Review Ataraxia – For those who like their symphonic progressive rock with a little bit of a bite, Majestic offers plenty to get your teeth into.

Original Article

Majestic – Ataraxia

Majestic – Ataraxia
Country of Origin: USA
Format: CD
Record Label: MALS
Catalogue #: N/A
Year of Release: 2010
Time: 78:03
Info: Majestic
Samples: Click here

Tracklist: Disarray (3:02), Faceless (7:57), Wither (9:23), Star Bound (4.43), Numb (4:05), Astral Dream (7:38), Delusion (4:06), Dance Of The Elders (8:18), Takes My Breath Away (14:14); Altered State (9:43); Reflections (5:14)

Not to be confused with Richard Andersson’s short-lived Swedish Prog-Metal project, this is the fourth release for another Majestic musical project; that of American multi-instrumentalist Jeff Hamel. A new band for my listening discography, I’m unable to offer qualitative comparisons between Ataraxia and the first three Majestic recordings: Decension, String Theory and Arrival.

However this is a strong, full-sounding release for those who enjoy plentiful Yes and Genesis tendencies, mixed up with a broad sweep of epic symphonic prog and a host of more contemporary influences. The musicianship is tight, the production is well-rounded and warm, and the compositions strike that delicate balance between solid melodies and extended instrumental sections. Sometimes it’s light and atmospheric, sometimes it’s heavy (not in a metallic sense).

Majestic by name and nature, Hamel’s project follows the tradition of epic, conceptual music. Ataraxia features 11 tracks which seemlessly flow from one into the next. Clocking in just short of the full 80-minute mark it is a long album. However as an artist, Hamel has learnt to use the full palette of shades in his arrangements, which prevent a listener from becoming tired by repetition.
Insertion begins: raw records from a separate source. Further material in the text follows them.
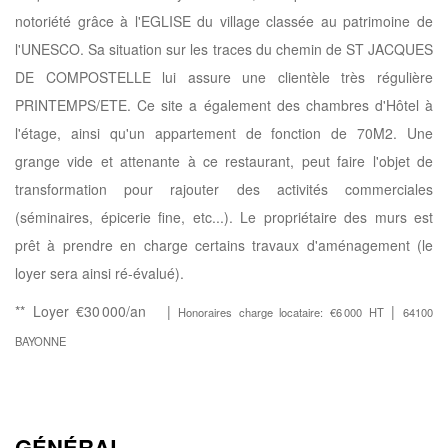
notoriété grâce à l'EGLISE du village classée au patrimoine de
l'UNESCO. Sa situation sur les traces du chemin de ST JACQUES
DE COMPOSTELLE lui assure une clientèle très régulière
PRINTEMPS/ETE. Ce site a également des chambres d'Hôtel à
l'étage, ainsi qu'un appartement de fonction de 70M2. Une
grange vide et attenante à ce restaurant, peut faire l'objet de
transformation pour rajouter des activités commerciales
(séminaires, épicerie fine, etc...). Le propriétaire des murs est
prêt à prendre en charge certains travaux d'aménagement (le
loyer sera ainsi ré-évalué).
**
Loyer €30 000/an
|
|
Honoraires charge locataire: €6 000 HT
64100
BAYONNE
GÉNÉRAL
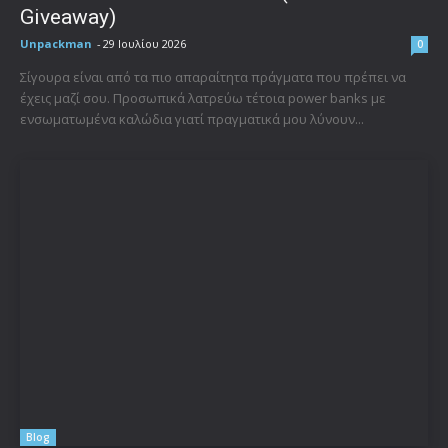
Giveaway)
Unpackman
-
29 Ιουλίου 2026
0
Σίγουρα είναι από τα πιο απαραίτητα πράγματα που πρέπει να
έχεις μαζί σου. Προσωπικά λατρεύω τέτοια power banks με
ενσωματωμένα καλώδια γιατί πραγματικά μου λύνουν...
Blog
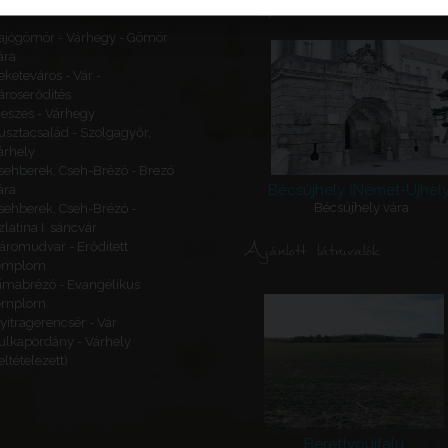
Kapcsolódó látnivalók
ajógömör - Várhegy - Gömör
ára
eketeváros - Vár -
ároserődítés
eszes - Várhegy
usztacsalád - Szolgagyőr,
árhely
sehberek, Cseh-Brézó - Brezó
Bécsújhely (Német-Újhely
ára
Bécsújhely vára
sehberek, Cseh-Brézó -
zlatina I. sáncvár
Ajánlott látnivalók
áromudvar - Erődített
emplom
imabrézó - Evangélikus
emplom
yitragerencsér - Vár
ulkapordány - Várhely
feltételezett)
Berettyóújfalu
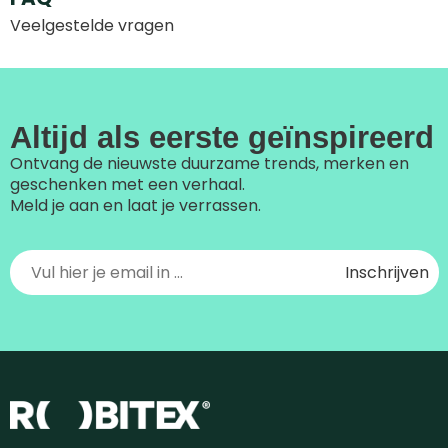
Veelgestelde vragen
Altijd als eerste geïnspireerd
Ontvang de nieuwste duurzame trends, merken en
geschenken met een verhaal.
Meld je aan en laat je verrassen.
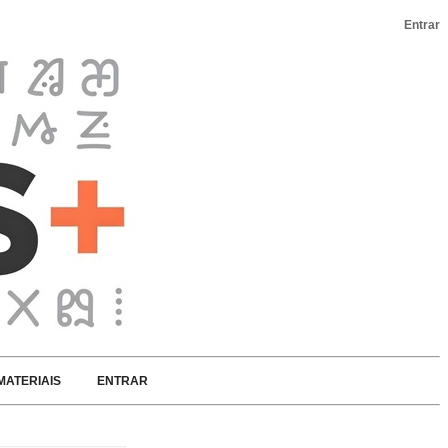
Entrar
MATERIAIS
ENTRAR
There is a strong emphasis on the keyboards, but the more guitar-dominated sections work equally well (Hamel plays both instruments across the bulk of the album). The vocals of Jessica Rasche are delightful.

Ataraxia refers to a state of freedom from disturbance of mind. I can say that relaxing back into my arm chair with this album to accompany a fine bottle of Bordeaux, there was very little of a disturbed nature in my mind.

For those who like their symphonic progressive rock with a little bit of a bite, Majestic offers plenty to get your teeth into.